(WHAT YOU HAVE TO DO) Copy each line of the records that contains the word "JSON".

(DATASET CONTENT)
======

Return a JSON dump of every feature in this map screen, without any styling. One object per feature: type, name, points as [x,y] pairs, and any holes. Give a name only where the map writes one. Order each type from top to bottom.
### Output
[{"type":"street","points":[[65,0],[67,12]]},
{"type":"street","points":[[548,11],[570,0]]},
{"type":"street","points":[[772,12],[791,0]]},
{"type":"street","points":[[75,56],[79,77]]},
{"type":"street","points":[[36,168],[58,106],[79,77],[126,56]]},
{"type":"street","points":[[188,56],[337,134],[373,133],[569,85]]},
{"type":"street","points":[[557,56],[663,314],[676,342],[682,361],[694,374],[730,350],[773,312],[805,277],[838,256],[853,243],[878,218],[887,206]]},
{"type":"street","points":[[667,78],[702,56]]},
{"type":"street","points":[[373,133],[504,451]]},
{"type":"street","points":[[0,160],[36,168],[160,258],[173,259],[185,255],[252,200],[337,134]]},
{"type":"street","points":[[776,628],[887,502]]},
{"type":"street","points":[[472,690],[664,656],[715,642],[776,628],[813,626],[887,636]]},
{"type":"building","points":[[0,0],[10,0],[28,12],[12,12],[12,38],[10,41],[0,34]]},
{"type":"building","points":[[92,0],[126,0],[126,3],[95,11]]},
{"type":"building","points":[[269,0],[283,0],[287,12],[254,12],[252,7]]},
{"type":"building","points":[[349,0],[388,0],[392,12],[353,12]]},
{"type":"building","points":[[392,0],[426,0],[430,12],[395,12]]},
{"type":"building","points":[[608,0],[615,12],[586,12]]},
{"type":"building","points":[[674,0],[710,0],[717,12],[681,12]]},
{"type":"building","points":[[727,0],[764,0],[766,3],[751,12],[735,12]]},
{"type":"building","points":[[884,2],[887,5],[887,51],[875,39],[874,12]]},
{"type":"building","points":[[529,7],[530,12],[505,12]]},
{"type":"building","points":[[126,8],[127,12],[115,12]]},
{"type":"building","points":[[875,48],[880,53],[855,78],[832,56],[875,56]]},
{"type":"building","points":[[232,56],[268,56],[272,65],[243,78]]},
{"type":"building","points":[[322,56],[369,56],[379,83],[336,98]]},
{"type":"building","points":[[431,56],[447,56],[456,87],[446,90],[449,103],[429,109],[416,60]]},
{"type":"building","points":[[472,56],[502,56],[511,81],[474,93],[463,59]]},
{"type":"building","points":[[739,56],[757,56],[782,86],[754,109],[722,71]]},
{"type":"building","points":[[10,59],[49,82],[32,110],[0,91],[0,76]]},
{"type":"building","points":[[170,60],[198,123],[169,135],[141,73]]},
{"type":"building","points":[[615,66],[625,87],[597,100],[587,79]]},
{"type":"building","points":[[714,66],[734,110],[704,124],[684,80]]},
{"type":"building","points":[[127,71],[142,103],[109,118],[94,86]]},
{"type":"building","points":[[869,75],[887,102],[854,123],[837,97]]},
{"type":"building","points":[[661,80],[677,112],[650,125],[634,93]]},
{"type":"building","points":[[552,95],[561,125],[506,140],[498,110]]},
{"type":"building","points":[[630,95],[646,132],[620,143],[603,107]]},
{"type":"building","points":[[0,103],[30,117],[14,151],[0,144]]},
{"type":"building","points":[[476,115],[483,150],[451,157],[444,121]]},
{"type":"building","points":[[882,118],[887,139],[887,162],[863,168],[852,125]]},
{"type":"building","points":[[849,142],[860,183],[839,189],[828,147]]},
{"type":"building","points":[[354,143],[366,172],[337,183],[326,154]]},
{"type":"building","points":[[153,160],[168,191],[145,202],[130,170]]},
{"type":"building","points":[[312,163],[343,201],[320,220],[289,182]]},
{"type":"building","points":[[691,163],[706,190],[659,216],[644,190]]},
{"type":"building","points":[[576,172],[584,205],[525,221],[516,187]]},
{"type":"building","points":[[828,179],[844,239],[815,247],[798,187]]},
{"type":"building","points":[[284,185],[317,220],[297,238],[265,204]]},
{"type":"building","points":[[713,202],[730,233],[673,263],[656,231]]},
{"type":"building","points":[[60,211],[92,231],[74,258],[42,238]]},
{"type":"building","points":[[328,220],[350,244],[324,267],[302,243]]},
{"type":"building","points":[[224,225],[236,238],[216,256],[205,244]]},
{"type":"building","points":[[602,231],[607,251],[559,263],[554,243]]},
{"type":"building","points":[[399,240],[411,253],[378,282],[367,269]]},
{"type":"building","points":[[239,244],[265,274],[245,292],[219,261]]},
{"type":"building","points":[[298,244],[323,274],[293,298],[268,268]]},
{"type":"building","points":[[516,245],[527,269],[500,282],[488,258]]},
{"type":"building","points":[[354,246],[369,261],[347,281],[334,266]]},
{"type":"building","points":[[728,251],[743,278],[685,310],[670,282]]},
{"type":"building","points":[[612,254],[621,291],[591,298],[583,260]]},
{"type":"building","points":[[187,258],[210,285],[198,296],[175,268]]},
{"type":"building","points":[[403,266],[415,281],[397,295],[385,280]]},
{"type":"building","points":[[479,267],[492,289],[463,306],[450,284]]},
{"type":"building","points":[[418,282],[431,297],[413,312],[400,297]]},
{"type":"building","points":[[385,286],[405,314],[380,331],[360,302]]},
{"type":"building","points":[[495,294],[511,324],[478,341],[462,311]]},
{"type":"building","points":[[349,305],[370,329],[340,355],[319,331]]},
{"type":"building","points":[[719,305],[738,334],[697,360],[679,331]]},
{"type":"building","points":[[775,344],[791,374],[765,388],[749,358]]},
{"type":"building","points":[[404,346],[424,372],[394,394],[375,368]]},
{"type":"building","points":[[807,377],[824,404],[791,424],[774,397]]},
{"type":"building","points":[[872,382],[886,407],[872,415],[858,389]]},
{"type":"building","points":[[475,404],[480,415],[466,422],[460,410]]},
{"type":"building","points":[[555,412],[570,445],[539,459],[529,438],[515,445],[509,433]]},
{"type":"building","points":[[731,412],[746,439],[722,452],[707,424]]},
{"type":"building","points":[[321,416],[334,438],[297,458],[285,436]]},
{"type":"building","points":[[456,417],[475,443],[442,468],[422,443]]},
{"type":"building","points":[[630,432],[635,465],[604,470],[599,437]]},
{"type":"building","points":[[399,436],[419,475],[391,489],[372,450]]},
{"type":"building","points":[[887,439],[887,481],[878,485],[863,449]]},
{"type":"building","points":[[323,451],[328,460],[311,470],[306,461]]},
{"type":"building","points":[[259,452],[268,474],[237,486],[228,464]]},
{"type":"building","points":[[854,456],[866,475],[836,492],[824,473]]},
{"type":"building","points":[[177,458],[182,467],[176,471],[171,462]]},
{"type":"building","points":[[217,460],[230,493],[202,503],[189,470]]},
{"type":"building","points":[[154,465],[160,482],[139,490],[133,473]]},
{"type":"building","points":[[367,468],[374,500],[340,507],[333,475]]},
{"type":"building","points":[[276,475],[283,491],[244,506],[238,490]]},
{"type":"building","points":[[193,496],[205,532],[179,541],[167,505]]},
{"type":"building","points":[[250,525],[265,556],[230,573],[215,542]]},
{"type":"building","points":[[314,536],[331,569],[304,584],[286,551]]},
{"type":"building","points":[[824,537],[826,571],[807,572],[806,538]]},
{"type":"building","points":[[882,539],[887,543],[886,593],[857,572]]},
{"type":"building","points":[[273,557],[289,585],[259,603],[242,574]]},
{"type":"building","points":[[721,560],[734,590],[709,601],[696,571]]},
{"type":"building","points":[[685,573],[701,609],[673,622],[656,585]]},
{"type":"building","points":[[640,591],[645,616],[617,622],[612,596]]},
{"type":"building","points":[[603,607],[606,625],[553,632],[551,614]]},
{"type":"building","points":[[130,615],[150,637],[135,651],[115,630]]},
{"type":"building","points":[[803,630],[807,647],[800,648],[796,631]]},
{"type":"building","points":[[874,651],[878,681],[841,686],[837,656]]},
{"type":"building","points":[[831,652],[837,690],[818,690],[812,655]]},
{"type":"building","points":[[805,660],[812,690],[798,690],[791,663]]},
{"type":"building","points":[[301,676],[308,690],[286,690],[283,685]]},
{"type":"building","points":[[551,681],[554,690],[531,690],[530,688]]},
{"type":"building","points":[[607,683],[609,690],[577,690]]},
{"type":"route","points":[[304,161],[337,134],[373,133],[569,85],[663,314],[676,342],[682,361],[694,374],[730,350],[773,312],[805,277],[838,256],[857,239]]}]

======

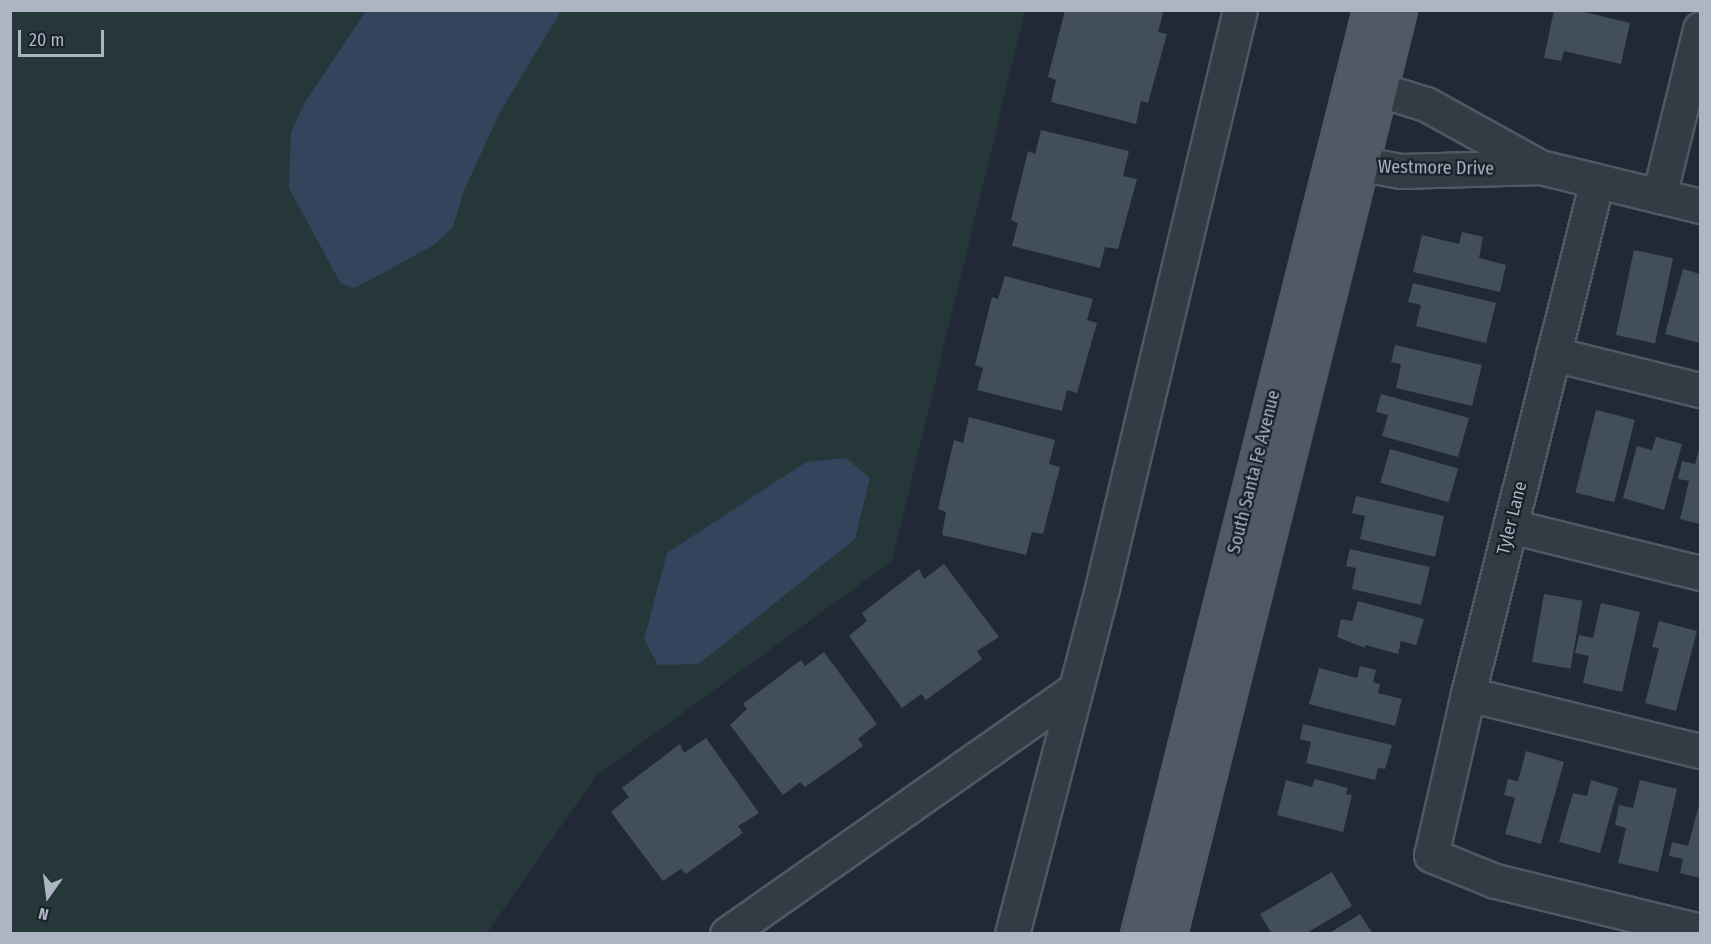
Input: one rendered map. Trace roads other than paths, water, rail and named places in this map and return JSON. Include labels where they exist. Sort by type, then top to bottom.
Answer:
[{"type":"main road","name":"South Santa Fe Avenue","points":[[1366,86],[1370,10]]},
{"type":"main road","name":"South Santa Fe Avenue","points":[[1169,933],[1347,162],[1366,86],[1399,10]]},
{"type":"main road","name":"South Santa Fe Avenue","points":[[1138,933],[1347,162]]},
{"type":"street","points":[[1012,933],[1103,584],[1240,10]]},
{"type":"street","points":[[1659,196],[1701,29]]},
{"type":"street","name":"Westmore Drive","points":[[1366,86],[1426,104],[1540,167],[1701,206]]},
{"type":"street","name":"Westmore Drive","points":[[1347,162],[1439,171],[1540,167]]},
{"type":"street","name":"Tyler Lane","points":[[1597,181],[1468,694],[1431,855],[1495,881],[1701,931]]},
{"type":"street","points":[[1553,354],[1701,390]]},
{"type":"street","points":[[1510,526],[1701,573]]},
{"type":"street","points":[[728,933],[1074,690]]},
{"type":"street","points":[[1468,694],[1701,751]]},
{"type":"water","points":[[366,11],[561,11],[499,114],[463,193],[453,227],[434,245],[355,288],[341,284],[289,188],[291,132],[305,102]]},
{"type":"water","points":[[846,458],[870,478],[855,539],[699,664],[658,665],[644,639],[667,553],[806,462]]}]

======

(FINISHED EXERCISE)
Return a JSON dump of every feature in this map screen, without any styling. One object per feature: type, name, points as [x,y] pairs, and any holes. Give a name only where the map writes one. Order each type from top to bottom.
Input: one rendered map. Trace roads other than paths, water, rail and named places in this map and return JSON. Include labels where they exist. Sort by type, then top to bottom.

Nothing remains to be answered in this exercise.